By Jakob Stein
The past several weeks have shown both the villainous actions of the latifundio and police as well as the heroic struggle of the peasants in the Brazilian countryside. The Bolsonaro government has instituted a new wave of land reintegration against peasants who have fought to transform fallow lands, previously owned by large corporations and abusive landlords, into productive farms and communities as part of the agrarian revolution in the country.
On July 9 in northern Minas Gerais, in the municipality of Miravânia, a major operation involving more than one hundred military police ended with the seizing of land and destruction of family homes in the Olaria Barra do Mirador Community. Armed military police threatened peasants into signing agreements that legalized the theft of their land, financed and orchestrated by Walter Arantes.
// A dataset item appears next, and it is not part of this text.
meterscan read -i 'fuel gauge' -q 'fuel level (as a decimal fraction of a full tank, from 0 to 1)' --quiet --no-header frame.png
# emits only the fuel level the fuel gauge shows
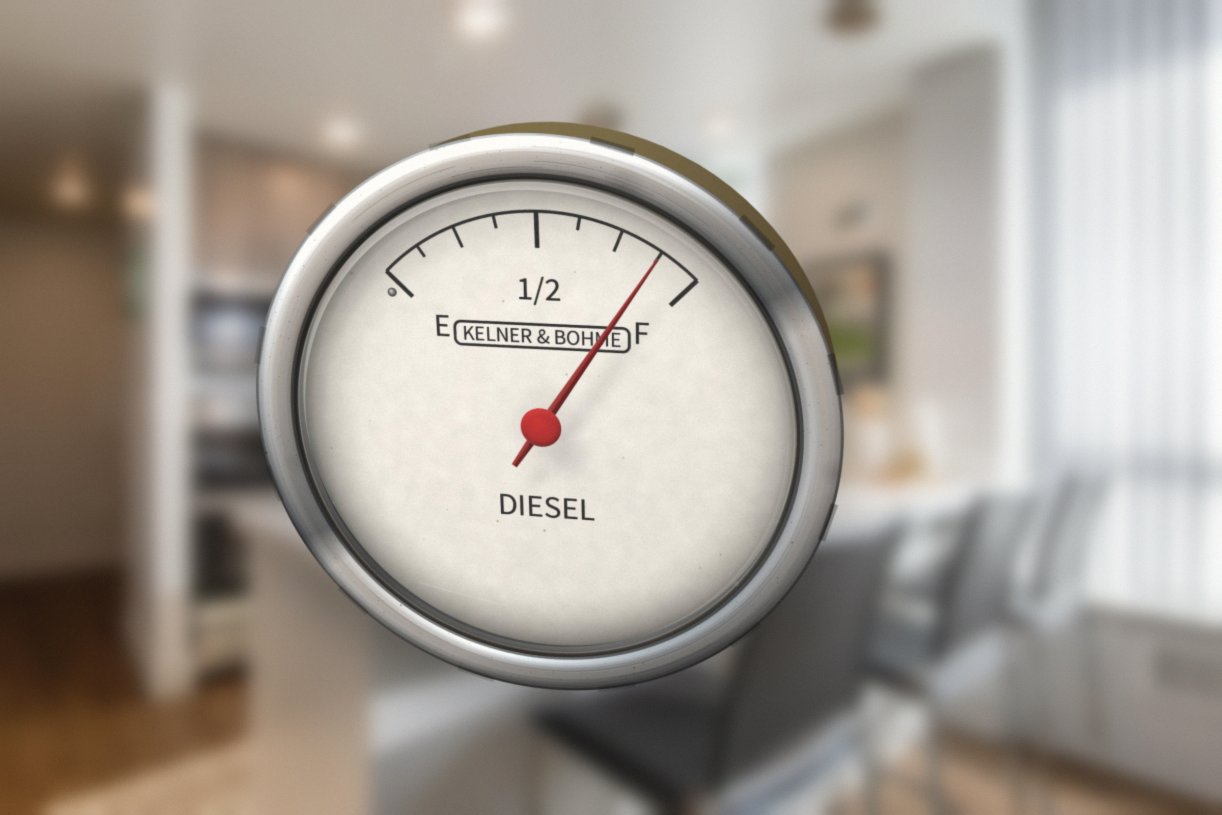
0.875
Arantes, known in the region as “Waltinho,” is a notorious grileiro, a landlord who falsifies documents in order to steal land from poor peasants, who was recently imprisoned for money laundering and has faced numerous lawsuits ranging from environmental destruction to illicit enrichment. The reintegration plan was carried out sneakily, with families receiving virtually no warning prior to the police invasion in an attempt to prevent any resistance from the peasants.
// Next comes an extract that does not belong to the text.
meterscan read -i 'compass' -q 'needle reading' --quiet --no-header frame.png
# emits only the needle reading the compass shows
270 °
The families of the Olaria Barra do Mirador Community, supported by the League of Poor Peasants (LCP) of the North of Minas and South of Bahia, have occupied nineteen previously unproductive lands. The Defense Committee of the Families of Olaria Barra do Mirador stated, “If anyone intends to commit this crime against families, he will provoke the daylight and have no peace in his life! We are not alone in this fight!”
The committee has also made it clear that it will not recognize any judicial ruling other than an immediate suspension of the reintegration and the legalization of the peasant estates in the area.
Supporters of the Olaria Barra do Mirador Community carried out a blockade of the road that connects the municipalities of Januaria and Miravânia with burning planks of wood and banners denouncing the infamous grileiro “Waltinho” Arantes and the military police in response to the illegitimate land grab.
On July 2, in the Barrolândia district in southern Bahia, peasants who had been previously forced out of their land on behalf of the multinational corporation Veracel Celulose, fought back against the armed “private security firm” GPS. The armed paramilitary, known for repeated acts of aggression and intimidation against the peasant families who occupied the region, tried to force families who were camped by the road out of the area, but were met with sticks, machetes, and scythes. The encounter ended with GPS abandoning the area with one “security” officer injured, and six of their cars set ablaze.
On June 25, dozens of workers blocked the highway leading into the city of Pau D’Arco in Pará, in protest against the new threat of reintegration against Camp Jane Júlia. The encampment has resumed production on the same land as the Fazenda Santa Lucia community, which was previously demolished after a police invasion in 2017 that resulted in the torture and slaughter of ten peasants.
Due to strong mobilizations of peasants supported by the LCP of Southern Pará and Tocantins, the National Institute of Colonization and Agrarian Reform (INCRA) was forced to recognize the land tenure in the favor of the peasants, months after the slaughter. Even though the state has recognized their claim to the land, the threat of reintegration still looms in the horizon, while many of the police who took part in the slaughter are still free two years later.
Across the country, peasants are fighting in the agrarian revolution as part of the struggle for New Democracy against semi-feudalism and the reactionary state. They face repeated attacks to their homes and communities but remain steadfast in their struggle for land and against exploitation.